#### [文献段落]
——————————
羊膜移植于角膜基质内的转归及其影响因素

李 娜，赵 敏

（1.青海大学附属医院眼科，青海西宁 810001；2.重庆医科大学第一附属医院，重庆 400016）

羊膜移植于角膜基质内的转归及其影响因素

李 娜1，赵 敏2

（1.青海大学附属医院眼科，青海西宁 810001；2.重庆医科大学第一附属医院，重庆 400016）

目的 研究羊膜移植于角膜基质内的转归并探讨其影响因素。方法 取15只新西兰大白兔，将二氯三苯胺荧光素（dichlorotriazinyl aminofluoresclin，DTAF）标记的羊膜埋植于角膜基质内。术后进行临床观察，并于4、8、13、17、22周取材做HE染色观察组织病理学改变，激光共聚焦显微镜检查追踪羊膜踪迹，以及22周取材做角膜透射电镜检查，观察超微结构。结果 HE染色术后4周可见多层均质红染的羊膜组织弯曲排列，结构保留完整，基底膜和实质层未溶解。术后8周，羊膜组织仍呈均质红染的条状结构，实质层较完整。术后13周羊膜形态渐显模糊，但仍呈条带状，少量角膜细胞聚集在羊膜周围。术后17周明显可见碎片状的羊膜组织。术后22周角膜基质内存留小片状羊膜组织。激光共聚焦显微镜发现羊膜在角膜基质内可以存留22周以上。术后22周角膜透射电镜可见整合于角膜基质中的羊膜基质胶原纤维成分较不规则，羊膜周围角膜基质超微结构无明显改变。结论 羊膜移植于角膜基质内存留时间可长达22周以上，羊膜可以融合于角膜组织中，作为替代材料为行角膜移植手术争取了时间。

羊膜移植；角膜；转归

羊膜在眼科领域中作为组织材料被广泛应用，尤其在治疗角膜溃疡［1］、急性眼表损伤［2］中，羊膜作为生物膜起着非常重要的作用，不仅填补角膜缺损、重建眼表结构、防止角膜穿孔，而且可以抑制纤维瘢痕形成、避免排斥反应的发生。但是，关于羊膜移植于角膜后的生物学行为以及转归问题一直是人们争论的焦点。传统研究认为羊膜移植于眼组织后的转归为羊膜排斥、羊膜溶解或羊膜脱落。目前，有个别临床研究报道羊膜移植于角膜基质内可以与宿主长时间共存、发生融合［3］，但是并未从超微结构角度对羊膜移植于角膜基质内的生物学行为进行研究。因此，本实验建立动物模型，长期追踪羊膜在角膜基质内的转归，希望能够更好地指导临床工作。本实验用二氯三苯胺荧光素（dichlorotriazinyl aminofluoresc1in，DTAF）标记羊膜，然后将DTAF标记的羊膜填入兔角膜基质中，在激光共聚焦显微镜下追踪羊膜踪迹［4］。
——————————
#### [任务要求 A]
根据关于羊膜移植的文献段落，实验共用了多少只新西兰大白兔？
#### [任务要求 B]
请从关于羊膜移植的文献段落的最后一句之后接着往下续写。
完成任务用不到这些记录。

[关节位置列表]
——————————
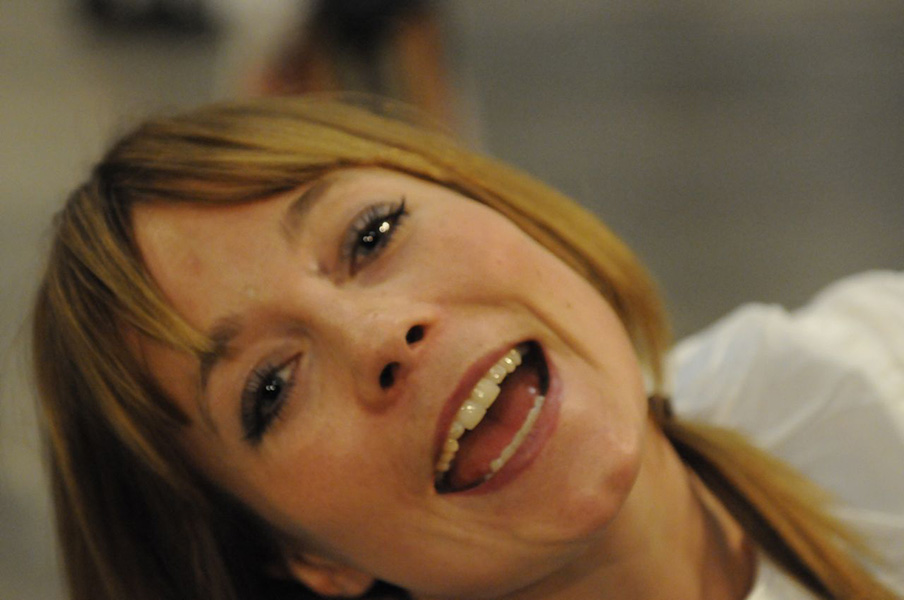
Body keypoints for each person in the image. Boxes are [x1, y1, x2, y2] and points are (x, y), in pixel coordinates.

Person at [32, 96, 902, 600]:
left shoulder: (862, 370)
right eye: (272, 389)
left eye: (372, 234)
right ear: (304, 558)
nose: (381, 334)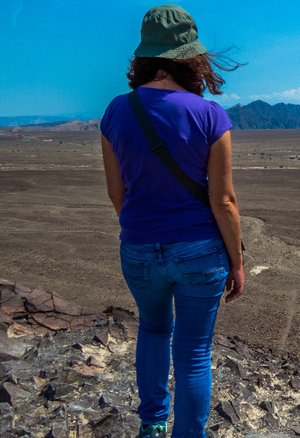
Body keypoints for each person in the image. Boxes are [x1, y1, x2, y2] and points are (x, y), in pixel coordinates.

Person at [100, 5, 244, 437]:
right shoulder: (209, 114)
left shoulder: (115, 112)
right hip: (200, 252)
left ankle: (152, 426)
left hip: (139, 248)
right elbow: (223, 200)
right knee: (194, 352)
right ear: (191, 58)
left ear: (144, 56)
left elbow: (116, 193)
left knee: (153, 329)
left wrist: (144, 230)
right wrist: (236, 263)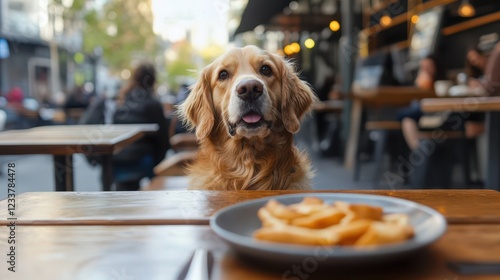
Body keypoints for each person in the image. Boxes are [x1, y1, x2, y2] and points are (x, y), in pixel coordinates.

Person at [80, 62, 169, 191]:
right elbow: (163, 140)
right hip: (140, 161)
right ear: (153, 80)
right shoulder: (153, 104)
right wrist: (158, 165)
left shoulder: (117, 99)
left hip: (113, 159)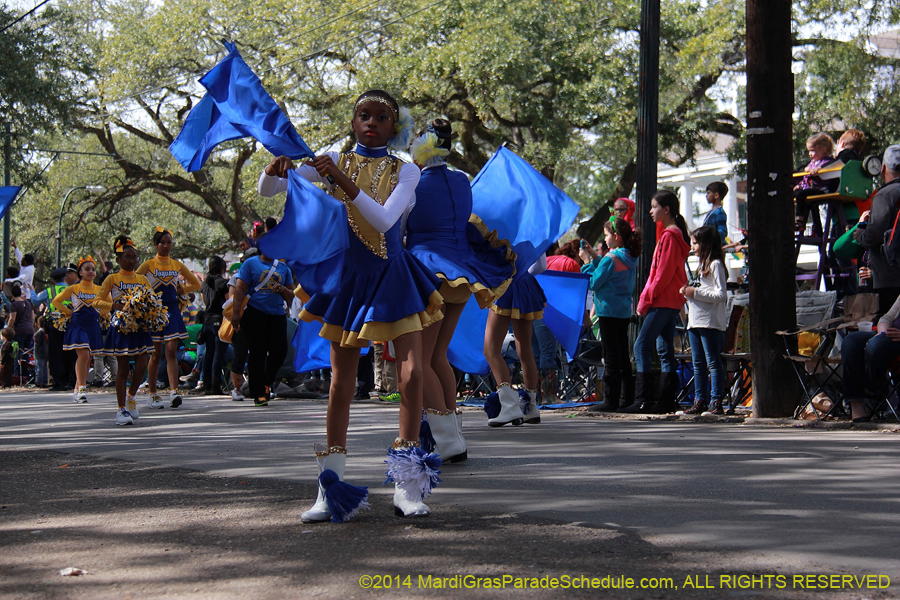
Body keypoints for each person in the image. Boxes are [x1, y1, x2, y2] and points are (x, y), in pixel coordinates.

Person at [259, 89, 443, 520]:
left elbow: (384, 219)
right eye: (364, 115)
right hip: (348, 280)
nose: (371, 122)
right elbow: (271, 190)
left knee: (413, 373)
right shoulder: (333, 159)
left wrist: (339, 180)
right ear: (354, 121)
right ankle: (330, 490)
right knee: (340, 382)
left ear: (394, 128)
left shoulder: (406, 170)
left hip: (394, 276)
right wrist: (274, 169)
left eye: (381, 117)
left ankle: (407, 486)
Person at [406, 118, 515, 463]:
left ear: (420, 149)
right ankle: (452, 432)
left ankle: (447, 439)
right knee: (439, 356)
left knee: (421, 361)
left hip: (429, 274)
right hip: (463, 274)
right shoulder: (460, 179)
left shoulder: (412, 183)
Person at [624, 190, 691, 414]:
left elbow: (661, 274)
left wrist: (645, 300)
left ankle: (644, 399)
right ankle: (665, 400)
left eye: (654, 207)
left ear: (666, 209)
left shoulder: (669, 236)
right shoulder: (674, 235)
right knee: (664, 349)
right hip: (672, 300)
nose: (651, 211)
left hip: (663, 300)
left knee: (641, 345)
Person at [579, 217, 641, 412]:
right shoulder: (629, 256)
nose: (605, 239)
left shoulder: (611, 258)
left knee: (610, 355)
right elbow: (608, 272)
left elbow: (594, 282)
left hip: (607, 311)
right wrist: (595, 256)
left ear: (616, 236)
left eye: (606, 235)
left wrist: (587, 261)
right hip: (623, 311)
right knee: (623, 355)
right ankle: (626, 398)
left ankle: (610, 399)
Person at [136, 228, 201, 409]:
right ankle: (152, 393)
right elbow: (135, 282)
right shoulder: (148, 264)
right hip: (154, 311)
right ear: (156, 244)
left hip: (172, 310)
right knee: (156, 354)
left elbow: (196, 284)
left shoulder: (176, 264)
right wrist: (144, 296)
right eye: (162, 243)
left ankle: (174, 392)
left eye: (169, 242)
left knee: (171, 351)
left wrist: (182, 290)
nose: (166, 246)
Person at [483, 255, 547, 426]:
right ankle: (530, 407)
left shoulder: (501, 234)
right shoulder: (533, 236)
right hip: (526, 284)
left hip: (505, 282)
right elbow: (542, 265)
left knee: (491, 350)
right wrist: (523, 273)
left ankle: (510, 406)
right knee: (524, 350)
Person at [98, 236, 155, 426]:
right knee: (122, 369)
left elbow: (152, 300)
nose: (132, 261)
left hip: (140, 326)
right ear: (118, 260)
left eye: (134, 257)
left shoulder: (142, 279)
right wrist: (114, 306)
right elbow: (96, 301)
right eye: (127, 257)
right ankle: (121, 409)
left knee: (142, 365)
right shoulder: (112, 278)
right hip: (121, 326)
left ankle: (131, 396)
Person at [231, 246, 294, 405]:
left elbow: (291, 295)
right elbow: (240, 289)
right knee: (257, 352)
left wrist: (282, 289)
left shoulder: (283, 268)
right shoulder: (250, 264)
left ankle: (266, 382)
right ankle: (258, 393)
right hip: (255, 312)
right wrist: (236, 313)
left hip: (277, 314)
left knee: (280, 352)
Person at [680, 226, 728, 415]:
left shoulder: (716, 265)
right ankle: (700, 400)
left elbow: (721, 295)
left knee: (713, 362)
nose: (693, 247)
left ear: (706, 244)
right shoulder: (700, 267)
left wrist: (696, 292)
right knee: (698, 363)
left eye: (695, 243)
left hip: (710, 322)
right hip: (695, 321)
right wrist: (687, 292)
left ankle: (716, 401)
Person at [51, 257, 112, 404]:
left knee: (88, 358)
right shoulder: (74, 288)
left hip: (92, 326)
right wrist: (68, 312)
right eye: (87, 269)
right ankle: (83, 389)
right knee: (83, 355)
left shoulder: (99, 289)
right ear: (80, 272)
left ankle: (77, 388)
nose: (91, 272)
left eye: (93, 269)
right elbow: (56, 301)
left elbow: (110, 303)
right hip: (78, 326)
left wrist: (100, 313)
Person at [854, 144, 900, 315]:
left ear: (883, 168)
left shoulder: (886, 195)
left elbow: (874, 235)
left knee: (888, 323)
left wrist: (860, 234)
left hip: (890, 277)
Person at [841, 291, 900, 422]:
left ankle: (870, 388)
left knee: (877, 345)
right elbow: (886, 319)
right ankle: (857, 408)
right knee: (851, 341)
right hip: (888, 336)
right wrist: (883, 333)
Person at [200, 256, 230, 395]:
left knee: (209, 353)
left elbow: (205, 301)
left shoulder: (205, 284)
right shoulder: (223, 283)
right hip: (219, 320)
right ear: (222, 268)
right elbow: (228, 303)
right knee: (218, 354)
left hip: (207, 321)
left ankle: (206, 385)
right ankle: (215, 386)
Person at [794, 133, 836, 232]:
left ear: (823, 149)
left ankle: (800, 220)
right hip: (809, 189)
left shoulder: (828, 162)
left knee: (801, 195)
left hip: (821, 189)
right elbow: (806, 176)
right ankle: (801, 223)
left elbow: (826, 173)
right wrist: (800, 185)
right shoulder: (813, 162)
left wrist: (818, 171)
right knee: (796, 194)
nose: (810, 154)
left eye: (812, 151)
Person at [7, 283, 33, 381]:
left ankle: (18, 377)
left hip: (19, 331)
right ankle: (26, 376)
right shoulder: (28, 304)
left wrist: (8, 329)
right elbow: (32, 318)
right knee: (26, 353)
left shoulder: (14, 305)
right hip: (29, 330)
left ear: (12, 294)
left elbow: (12, 319)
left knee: (18, 354)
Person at [33, 316, 49, 387]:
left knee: (39, 368)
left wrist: (34, 337)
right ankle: (44, 381)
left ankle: (38, 381)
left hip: (39, 352)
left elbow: (37, 342)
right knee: (44, 367)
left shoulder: (40, 332)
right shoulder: (46, 332)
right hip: (45, 351)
——————————
#### [参考答案 A]
15只。

#### [参考答案 B]
1 材料与方法

1.1 实验动物 随机选择新西兰大白兔15只（重庆医科大学实验动物中心提供），雌雄不分，体质量2.0 ～2.5kg，实验前用裂隙灯检查排除眼部疾病，选择双眼作为实验眼，符合相关原则。

1.2 羊膜的准备 ①羊膜的制备及保存。新鲜羊膜在制备时需要对取羊膜的个体做血清学检查，排除肝炎病毒（HBV、HCV），梅毒及艾滋病毒（HIV）等感染，待孕妇行剖宫产后获得胎盘，将胎盘冲洗干净，钝性分离羊膜和绒毛膜，将羊膜浸泡于抗生素生理盐水（含庆大霉素1×106U/L、两性霉素B 2.5mg/L）20 min后，上皮面朝上，平铺于硝酸纤维滤纸上，剪成3.5cm×3.5cm小块。放入消毒纯甘油瓶中4℃冰箱保存［5－6］。②DTAF标记羊膜。将保存羊膜用平衡盐液浸泡20min制作大小约3mm×6mm矩形羊膜植片，然后将植片完全浸泡于DTAF溶液中1min，取出染色后的羊膜用PBS溶液浸泡冲洗。DTAF标记后的羊膜15min内使用。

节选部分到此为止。